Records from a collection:
————————

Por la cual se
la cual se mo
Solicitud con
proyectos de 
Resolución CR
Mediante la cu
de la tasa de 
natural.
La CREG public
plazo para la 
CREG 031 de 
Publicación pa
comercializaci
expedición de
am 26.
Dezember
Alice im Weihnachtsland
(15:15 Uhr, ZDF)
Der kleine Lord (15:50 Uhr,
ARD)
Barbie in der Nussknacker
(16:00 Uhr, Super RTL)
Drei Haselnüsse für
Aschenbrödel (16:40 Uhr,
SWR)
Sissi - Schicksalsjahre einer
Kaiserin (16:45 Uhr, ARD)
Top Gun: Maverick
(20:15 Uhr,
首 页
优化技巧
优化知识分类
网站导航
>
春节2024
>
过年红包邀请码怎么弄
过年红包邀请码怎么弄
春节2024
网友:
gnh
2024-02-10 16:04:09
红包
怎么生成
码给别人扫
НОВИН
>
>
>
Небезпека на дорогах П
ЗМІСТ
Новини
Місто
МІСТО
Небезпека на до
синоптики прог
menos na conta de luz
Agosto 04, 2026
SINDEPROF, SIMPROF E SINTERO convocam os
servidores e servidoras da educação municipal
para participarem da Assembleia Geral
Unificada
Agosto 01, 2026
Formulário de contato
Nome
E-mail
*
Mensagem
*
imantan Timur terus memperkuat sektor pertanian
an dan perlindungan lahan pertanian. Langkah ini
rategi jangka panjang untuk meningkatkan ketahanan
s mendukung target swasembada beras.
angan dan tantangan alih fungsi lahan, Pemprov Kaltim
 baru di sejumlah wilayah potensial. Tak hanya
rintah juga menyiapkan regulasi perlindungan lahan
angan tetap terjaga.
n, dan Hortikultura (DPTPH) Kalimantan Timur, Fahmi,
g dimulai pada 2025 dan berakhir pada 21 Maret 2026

————————

▶ **Exercise requirements**: From the material above, pull out every line that contains the string "para", matching case exactly, and list those lines.

▶ **Task result**:
plazo para la 
para participarem da Assembleia Geral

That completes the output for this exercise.